Nobody fancies paying the bills, but somebody has to do it! Try to turn this into something that could be easier for you to do. What you need is an organized system. Forgetting one or two small bills is very easy. Before you know it, the penalties and late fees will add up, and then you’ll be in a real pickle! Your financial standing will also be put at serious risk if late payments become too much to handle. This will affect your ability to apply for loans and other types of financing. We’re going to offer you a step-by-step guide that will help get your bills paid in a more organized manner. All you’ll need is some basic office supplies, such as a paper shredder, a highlighter, some pens, notebooks, envelopes, and stamps. Your computer and some drawers (plastic or cardboard) should come in handy! Let’s take a dive.

Find the Right Location

Just like having a home office is good for being the right place to work, you will also need a good place to focus on paying your bills. Try to have one consistent location where you can sit comfortably. Some people like to do their bills on the kitchen table, some like the living room, and some like the bedroom.

Keeping Paper Bills Organized

Though many companies are now sending paperless bills, you may still get paper bills which is why it is important to stay organized. When a paper bill arrives, don’t hesitate to open it. On every envelope you receive, be sure to write down the payment deadline and the amount that is due. It’s important to take note of every single due date because they do sometimes change. It’s not necessarily the same day every month.

While going through the paper bill, highlight anything that you may not understand or may cause you concern. Put all your unpaid paper bills in a separate drawer that is labeled. Shred any unimportant documents that might have your personal information.

Keeping Electronic Statements and Bills Organized 

The best thing you can do is create a separate email account for all financial matters, including bank statements, bills, and other issues. This is important so that you don’t confuse your bills with all the other email junk that’s in there.

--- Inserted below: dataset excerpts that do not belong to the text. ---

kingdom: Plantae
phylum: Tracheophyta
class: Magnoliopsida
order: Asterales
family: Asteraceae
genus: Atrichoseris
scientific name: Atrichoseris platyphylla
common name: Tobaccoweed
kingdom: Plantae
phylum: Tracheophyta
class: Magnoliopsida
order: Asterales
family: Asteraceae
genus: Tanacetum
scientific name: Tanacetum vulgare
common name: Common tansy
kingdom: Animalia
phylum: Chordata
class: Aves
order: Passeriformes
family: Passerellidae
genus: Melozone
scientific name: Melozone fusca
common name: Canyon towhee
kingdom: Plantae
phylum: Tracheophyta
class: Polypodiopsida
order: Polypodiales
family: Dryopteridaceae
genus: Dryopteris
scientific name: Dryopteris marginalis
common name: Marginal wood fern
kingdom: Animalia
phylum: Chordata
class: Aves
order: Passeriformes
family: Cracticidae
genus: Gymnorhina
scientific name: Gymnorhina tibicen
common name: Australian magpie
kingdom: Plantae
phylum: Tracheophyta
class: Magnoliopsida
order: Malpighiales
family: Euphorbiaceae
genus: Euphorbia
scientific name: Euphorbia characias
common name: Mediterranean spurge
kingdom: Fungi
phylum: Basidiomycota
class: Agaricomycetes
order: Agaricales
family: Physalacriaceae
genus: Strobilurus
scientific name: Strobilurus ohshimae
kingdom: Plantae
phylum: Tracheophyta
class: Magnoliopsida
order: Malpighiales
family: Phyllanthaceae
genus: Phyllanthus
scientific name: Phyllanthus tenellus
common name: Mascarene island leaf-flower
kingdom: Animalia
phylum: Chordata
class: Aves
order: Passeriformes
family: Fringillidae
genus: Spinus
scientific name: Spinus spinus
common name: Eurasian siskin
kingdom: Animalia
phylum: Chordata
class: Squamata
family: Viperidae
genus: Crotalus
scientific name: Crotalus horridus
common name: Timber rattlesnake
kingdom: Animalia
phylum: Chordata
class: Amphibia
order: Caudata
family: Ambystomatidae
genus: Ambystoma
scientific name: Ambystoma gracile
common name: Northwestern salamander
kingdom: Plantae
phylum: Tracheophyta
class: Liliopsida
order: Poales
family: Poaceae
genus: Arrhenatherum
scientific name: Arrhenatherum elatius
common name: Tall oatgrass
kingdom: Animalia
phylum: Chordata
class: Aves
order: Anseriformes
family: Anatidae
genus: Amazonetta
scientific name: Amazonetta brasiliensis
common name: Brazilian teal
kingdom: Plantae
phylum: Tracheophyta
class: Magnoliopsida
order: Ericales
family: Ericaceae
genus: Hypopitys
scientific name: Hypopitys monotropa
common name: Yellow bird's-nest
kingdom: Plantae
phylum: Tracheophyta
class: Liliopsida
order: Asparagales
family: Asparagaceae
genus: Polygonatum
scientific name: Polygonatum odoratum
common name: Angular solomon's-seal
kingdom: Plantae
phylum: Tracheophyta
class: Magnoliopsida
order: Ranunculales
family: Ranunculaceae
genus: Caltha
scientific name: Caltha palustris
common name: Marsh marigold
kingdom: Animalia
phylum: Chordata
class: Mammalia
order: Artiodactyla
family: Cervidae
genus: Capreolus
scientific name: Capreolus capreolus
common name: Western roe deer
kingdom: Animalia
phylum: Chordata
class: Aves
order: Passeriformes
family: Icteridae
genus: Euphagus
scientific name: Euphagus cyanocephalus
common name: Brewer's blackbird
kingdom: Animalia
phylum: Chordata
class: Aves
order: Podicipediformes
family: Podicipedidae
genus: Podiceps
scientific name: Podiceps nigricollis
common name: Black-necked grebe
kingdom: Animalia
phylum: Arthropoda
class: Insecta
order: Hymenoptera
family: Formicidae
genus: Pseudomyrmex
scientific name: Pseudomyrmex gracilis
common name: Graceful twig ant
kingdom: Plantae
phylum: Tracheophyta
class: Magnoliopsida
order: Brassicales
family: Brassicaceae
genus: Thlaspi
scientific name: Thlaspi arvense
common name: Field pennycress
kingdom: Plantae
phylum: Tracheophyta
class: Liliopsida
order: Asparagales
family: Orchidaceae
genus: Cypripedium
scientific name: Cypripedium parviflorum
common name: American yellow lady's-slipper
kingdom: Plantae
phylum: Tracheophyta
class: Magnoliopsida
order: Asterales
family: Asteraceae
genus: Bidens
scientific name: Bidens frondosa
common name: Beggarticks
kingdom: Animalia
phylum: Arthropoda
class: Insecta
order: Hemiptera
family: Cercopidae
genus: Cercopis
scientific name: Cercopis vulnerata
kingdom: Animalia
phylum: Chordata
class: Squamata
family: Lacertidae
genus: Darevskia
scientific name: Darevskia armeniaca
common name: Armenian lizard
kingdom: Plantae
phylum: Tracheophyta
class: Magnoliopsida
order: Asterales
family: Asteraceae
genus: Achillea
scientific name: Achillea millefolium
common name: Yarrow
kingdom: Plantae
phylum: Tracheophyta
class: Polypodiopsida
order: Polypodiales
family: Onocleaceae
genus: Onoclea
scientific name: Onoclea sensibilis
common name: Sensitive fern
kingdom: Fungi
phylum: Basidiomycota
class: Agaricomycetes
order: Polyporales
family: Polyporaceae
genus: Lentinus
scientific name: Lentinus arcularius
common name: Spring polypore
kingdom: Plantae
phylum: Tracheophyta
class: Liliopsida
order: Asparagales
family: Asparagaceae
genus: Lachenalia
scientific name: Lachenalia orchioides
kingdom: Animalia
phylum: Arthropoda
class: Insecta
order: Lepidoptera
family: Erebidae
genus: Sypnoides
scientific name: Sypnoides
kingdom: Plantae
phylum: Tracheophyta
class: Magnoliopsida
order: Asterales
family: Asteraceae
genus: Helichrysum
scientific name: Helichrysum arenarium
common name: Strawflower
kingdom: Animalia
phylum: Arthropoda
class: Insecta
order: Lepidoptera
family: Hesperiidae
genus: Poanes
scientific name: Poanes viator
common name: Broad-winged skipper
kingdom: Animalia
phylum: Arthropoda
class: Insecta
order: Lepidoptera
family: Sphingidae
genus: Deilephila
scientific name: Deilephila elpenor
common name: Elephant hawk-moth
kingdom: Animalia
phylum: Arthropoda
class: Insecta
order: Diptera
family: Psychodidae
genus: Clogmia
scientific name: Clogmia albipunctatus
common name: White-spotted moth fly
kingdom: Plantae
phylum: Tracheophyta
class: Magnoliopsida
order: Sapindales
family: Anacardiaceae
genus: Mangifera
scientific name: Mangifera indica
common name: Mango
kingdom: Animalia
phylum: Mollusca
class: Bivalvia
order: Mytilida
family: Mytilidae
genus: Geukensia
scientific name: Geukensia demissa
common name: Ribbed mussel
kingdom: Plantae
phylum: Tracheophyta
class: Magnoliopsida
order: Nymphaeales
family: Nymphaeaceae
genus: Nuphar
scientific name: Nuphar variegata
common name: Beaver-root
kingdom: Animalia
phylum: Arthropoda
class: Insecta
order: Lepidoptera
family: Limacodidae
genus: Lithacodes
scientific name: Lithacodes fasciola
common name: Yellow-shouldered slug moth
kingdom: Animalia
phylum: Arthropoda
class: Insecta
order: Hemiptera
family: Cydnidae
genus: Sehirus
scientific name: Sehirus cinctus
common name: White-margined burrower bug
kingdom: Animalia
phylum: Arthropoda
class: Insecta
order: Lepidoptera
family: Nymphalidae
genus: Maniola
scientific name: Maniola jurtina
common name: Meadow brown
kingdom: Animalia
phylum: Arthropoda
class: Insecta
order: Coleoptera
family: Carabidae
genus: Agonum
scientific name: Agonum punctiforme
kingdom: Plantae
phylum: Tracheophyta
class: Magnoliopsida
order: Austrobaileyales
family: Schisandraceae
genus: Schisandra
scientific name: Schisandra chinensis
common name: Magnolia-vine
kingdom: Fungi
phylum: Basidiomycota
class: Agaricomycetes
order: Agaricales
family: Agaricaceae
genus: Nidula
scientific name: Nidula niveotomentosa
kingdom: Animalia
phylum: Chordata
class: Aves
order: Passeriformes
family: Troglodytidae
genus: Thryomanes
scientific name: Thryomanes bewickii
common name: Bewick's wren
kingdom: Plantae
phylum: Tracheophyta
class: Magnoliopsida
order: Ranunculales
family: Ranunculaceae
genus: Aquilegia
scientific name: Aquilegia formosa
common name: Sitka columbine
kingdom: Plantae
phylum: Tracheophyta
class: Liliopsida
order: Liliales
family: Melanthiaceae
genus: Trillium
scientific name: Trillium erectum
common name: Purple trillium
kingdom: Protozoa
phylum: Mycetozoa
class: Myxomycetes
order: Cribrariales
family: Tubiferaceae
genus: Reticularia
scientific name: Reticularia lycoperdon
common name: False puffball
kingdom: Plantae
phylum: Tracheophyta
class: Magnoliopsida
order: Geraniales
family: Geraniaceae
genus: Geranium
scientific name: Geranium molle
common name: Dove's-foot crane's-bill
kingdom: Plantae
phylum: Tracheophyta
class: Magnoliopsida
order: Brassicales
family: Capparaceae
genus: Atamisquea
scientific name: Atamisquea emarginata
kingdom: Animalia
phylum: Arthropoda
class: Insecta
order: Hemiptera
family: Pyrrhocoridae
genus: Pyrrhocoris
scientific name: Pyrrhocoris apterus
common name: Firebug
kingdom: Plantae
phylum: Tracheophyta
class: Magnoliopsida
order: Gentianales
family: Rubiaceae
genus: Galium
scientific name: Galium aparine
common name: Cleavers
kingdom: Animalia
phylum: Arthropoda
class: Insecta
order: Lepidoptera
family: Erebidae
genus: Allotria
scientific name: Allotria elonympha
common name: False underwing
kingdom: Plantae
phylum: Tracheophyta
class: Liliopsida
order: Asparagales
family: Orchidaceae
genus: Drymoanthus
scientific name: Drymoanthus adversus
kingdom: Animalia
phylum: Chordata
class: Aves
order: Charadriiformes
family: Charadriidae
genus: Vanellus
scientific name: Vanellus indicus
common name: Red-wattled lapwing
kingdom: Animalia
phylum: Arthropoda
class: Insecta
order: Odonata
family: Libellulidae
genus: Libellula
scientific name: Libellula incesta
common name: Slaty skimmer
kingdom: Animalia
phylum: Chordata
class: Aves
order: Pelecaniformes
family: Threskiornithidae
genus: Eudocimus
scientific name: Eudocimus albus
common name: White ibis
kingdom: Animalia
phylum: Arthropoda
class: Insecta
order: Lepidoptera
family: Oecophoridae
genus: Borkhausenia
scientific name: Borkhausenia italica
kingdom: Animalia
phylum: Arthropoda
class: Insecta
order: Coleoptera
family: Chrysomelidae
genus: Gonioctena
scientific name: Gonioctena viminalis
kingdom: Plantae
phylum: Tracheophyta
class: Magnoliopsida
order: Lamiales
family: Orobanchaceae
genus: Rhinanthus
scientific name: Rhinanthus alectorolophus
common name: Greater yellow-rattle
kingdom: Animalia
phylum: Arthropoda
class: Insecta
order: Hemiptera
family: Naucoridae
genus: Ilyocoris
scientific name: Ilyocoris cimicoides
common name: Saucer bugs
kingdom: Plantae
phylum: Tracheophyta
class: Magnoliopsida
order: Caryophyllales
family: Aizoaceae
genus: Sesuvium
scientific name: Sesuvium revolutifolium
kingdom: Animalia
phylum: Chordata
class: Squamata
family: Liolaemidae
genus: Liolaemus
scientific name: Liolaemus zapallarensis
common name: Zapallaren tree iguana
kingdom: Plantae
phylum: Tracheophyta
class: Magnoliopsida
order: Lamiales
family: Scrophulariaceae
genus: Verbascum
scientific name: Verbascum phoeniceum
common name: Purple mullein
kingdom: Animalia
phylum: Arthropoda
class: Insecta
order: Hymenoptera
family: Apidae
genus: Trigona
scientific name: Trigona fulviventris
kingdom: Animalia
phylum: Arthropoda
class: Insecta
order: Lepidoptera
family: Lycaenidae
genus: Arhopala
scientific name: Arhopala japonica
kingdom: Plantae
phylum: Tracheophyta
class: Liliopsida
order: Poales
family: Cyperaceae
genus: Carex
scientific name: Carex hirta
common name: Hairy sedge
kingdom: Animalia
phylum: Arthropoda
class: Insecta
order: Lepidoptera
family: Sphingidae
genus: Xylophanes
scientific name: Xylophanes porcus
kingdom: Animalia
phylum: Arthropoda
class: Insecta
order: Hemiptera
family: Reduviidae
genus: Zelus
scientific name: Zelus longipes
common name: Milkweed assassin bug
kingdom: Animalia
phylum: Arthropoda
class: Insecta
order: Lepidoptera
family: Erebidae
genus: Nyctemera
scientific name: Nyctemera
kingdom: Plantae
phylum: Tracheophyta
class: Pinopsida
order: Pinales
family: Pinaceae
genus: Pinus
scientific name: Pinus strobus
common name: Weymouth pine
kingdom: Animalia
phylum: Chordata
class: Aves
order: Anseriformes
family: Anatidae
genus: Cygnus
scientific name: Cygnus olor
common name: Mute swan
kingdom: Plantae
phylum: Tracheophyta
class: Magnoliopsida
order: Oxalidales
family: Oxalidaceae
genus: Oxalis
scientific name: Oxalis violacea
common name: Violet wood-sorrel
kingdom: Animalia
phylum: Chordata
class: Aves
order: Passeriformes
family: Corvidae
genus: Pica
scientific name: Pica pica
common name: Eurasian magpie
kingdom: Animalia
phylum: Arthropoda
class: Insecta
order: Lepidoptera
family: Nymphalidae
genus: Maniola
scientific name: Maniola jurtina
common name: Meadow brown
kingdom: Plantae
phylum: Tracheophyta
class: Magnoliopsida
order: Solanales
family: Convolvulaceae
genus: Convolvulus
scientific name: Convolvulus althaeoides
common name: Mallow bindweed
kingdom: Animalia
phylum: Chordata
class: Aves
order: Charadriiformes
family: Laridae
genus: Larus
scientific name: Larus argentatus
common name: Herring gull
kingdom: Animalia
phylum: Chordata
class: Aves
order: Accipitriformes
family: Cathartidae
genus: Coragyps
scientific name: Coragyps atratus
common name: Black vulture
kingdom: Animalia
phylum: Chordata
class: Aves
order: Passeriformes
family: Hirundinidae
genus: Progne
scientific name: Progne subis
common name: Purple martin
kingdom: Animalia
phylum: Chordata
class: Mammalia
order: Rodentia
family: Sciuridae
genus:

It’s important to be attentive in reading all online bills and statements as soon as they arrive in your Inbox. Once you’ve made sure everything is correct, then confirm that you agree to be punctual in paying everything that’s due. However, if you find something that you’re not sure about, then print it out and put it in the same file as other unpaid paper bills. If you can’t print, then make a written note of it in your notebook, so you can ask for clarification later.

It’s also important to create an email file folder on your computer so that you can keep a record of everything. Ensure that the system that you set up is easy to follow so that you don’t have to spend too much time looking for the electronic bills that you need to find. Take note that this is also important if you are self-employed and work at home. You will need your bills to be organized and filed so that you can negotiate tax deductions.

Create A Weekly “Bill-Paying” Day

Whether you want to consider it a holiday or a day of misery, commit 30 minutes on one day every week to pay your bills. Make sure you mark it on your weekly schedule or calendar.

Take out all electronic and paper bills and just start paying them. Be sure to write down the bill that has been paid, make note of the amount, and the date of payment. For anything that you might have highlighted on the paper bills, contact the companies to ask about any charges that don’t make sense. If they don’t answer, be sure to follow up with them.